En effet, au milieu de sa danse « effarante » de feu et de couleurs, telle
une roue gigantesque qui à force de tourner se serait dévissée, voici que le soleil se détache du firmament et, tombant de côté et d’autre, se précipite en zigzag sur la foule atterrée, irradiant
une chaleur de plus en plus intense (témoignage du Dr Domingos Pinto Coelho : non seulement on voyait le soleil tomber du ciel, mais on sentait l’augmentation progressive de la chaleur avec
l’approche du soleil, ce qui sécha vite les habits trempés des spectateurs), et donnant à tous les assistants l’impression nette de la fin du monde prédite dans l’Evangile, où le soleil et les
astres se précipiteront en désordre sur la terre !
Alors, de cette foule épouvantée, s’échappe soudain un cri formidable, une
clameur intense, traduisant la terreur religieuse des âmes qui se préparent sérieusement à la mort, en confessant leur foi et en demandant à Dieu pardon pour leurs péchés. « Je crois en Dieu
le Père Tout-Puissant » s’écrient les uns. « Je vous salue Marie ! », s’exclament les autres. « Mon Dieu, miséricorde ! », implore le grand nombre.
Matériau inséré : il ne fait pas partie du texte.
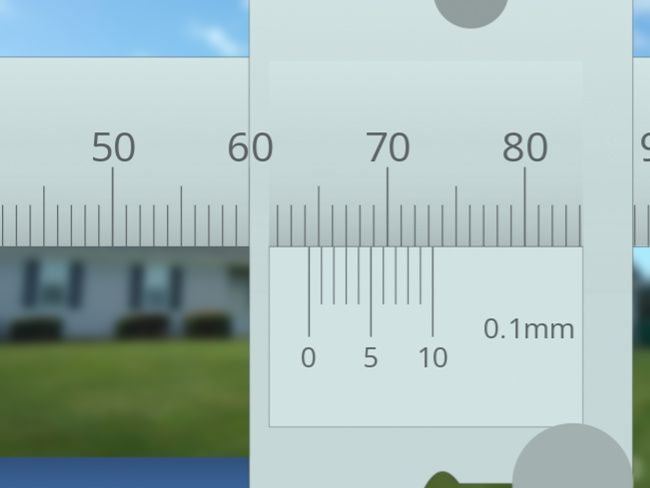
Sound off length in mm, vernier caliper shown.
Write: 64.3 mm
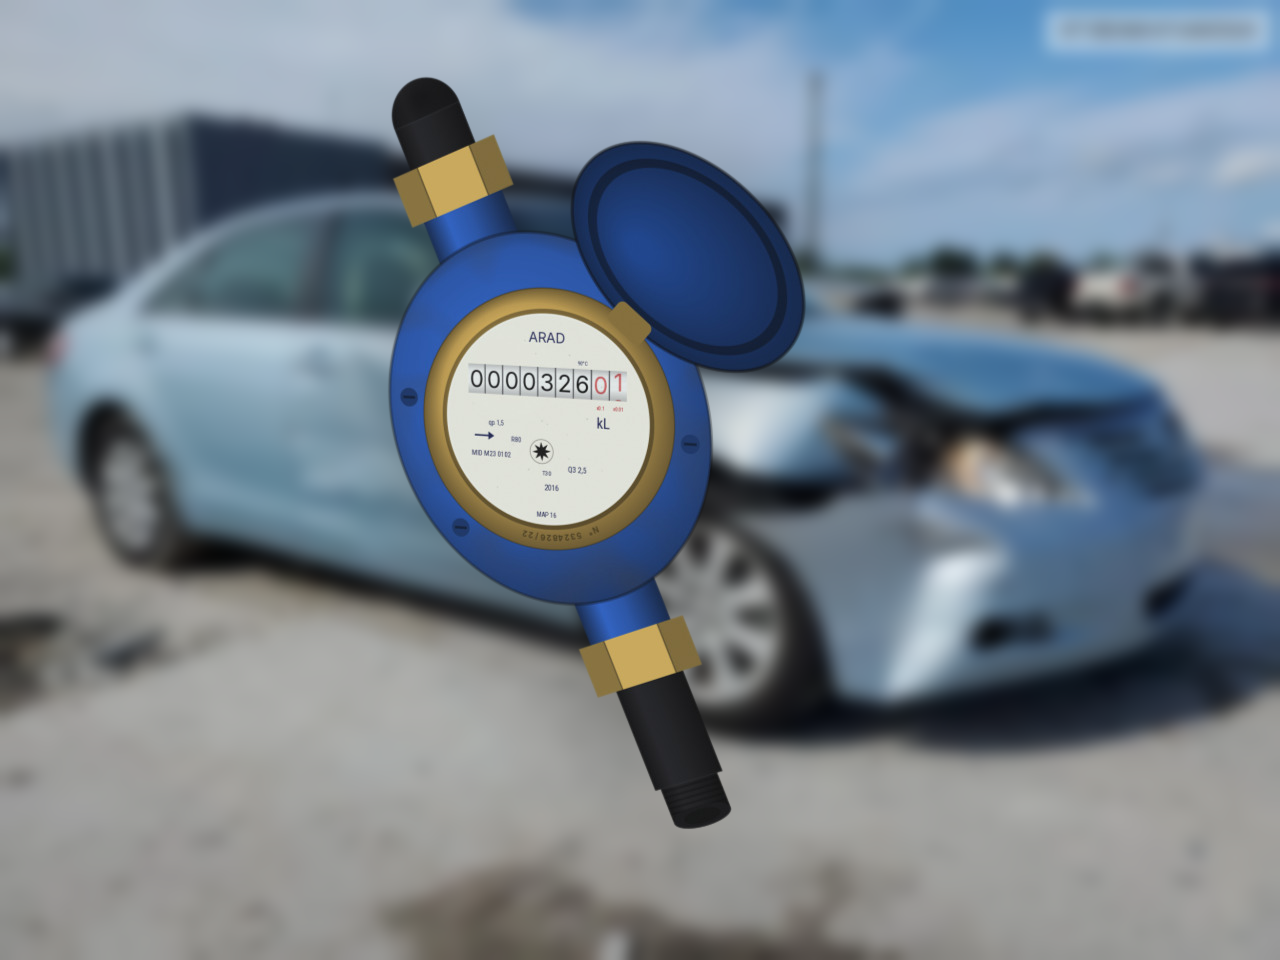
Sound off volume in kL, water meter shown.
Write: 326.01 kL
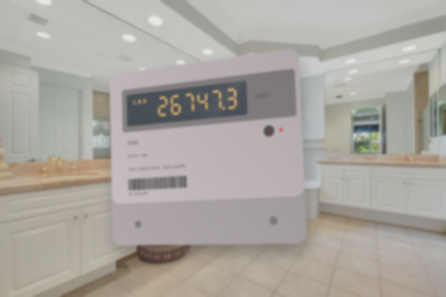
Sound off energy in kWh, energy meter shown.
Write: 26747.3 kWh
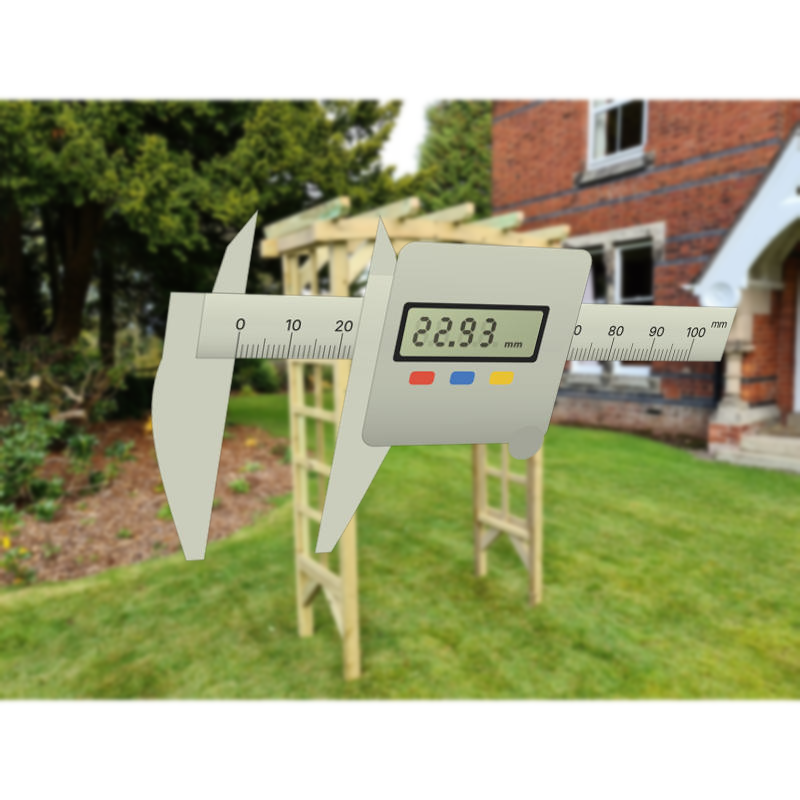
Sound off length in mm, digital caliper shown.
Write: 22.93 mm
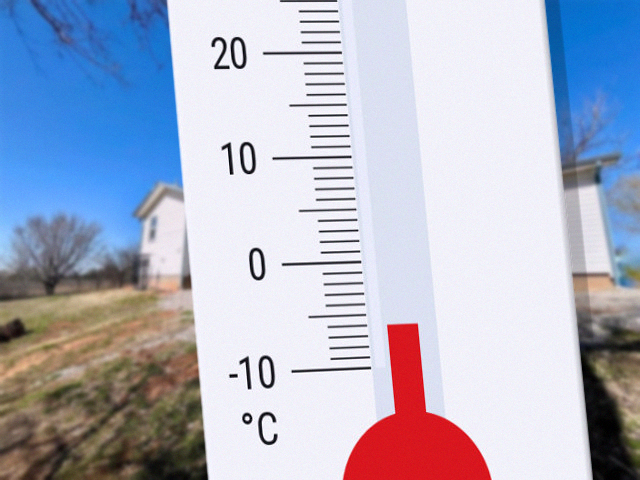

Et d’un seul mouvement,
tombant à genoux sur ce sol transformé en un bourbier de terre glaise, les spectateurs récitent, d’une voix entrecoupée de sanglots, le plus sincère acte de contrition qui soit jamais sorti de
leur cœur !
Enfin, s’arrêtant tout à coup dans sa chute vertigineuse, le soleil remonte
à sa place en zigzaguant comme il en était descendu. Les gens se relèvent visiblement soulagés et chantent ensemble le Credo !
Qui décrira l’émotion de toute cette foule ? Un vieillard, jusque là
incroyant, agite les bras en criant : « Vierge Sainte ! Vierge Bénie !... » Et tout en larmes, les bras tendus vers le ciel comme un prophète, le ravissement visible dans tout son être,
il crie de toutes ses forces : « Vierge du Rosaire, sauvez le Portugal !... » Et de tous côtés se déroulent des scènes analogues.
Le 13 Octobre 1917 une foule de près de 100 000
personnes
Détail émouvant : cette scène apocalyptique, tout de majesté et de terreur puissantes, finit
par un cadeau délicat qui trahit la tendresse maternelle du Cœur de Marie envers ses enfants. Alors que tout le monde était trempé jusqu’aux os, chacun à la douce surprise à ce moment de se
sentir à l’aise et de trouver ses habits absolument secs (ce fait merveilleux, déjà authentique dans le procès canonique officiel, est aussi confirmé par l’académicien Marques da Cruz, qui fit
une enquête personnelle à ce sujet. Par ailleurs, personne ne se sentait mal à l’aise, ni de l’émotion, ni d’être resté si longtemps mouillé. Il y eut même une guérison d’une femme tuberculeuse,
qui était restée de longues heures toute trempée.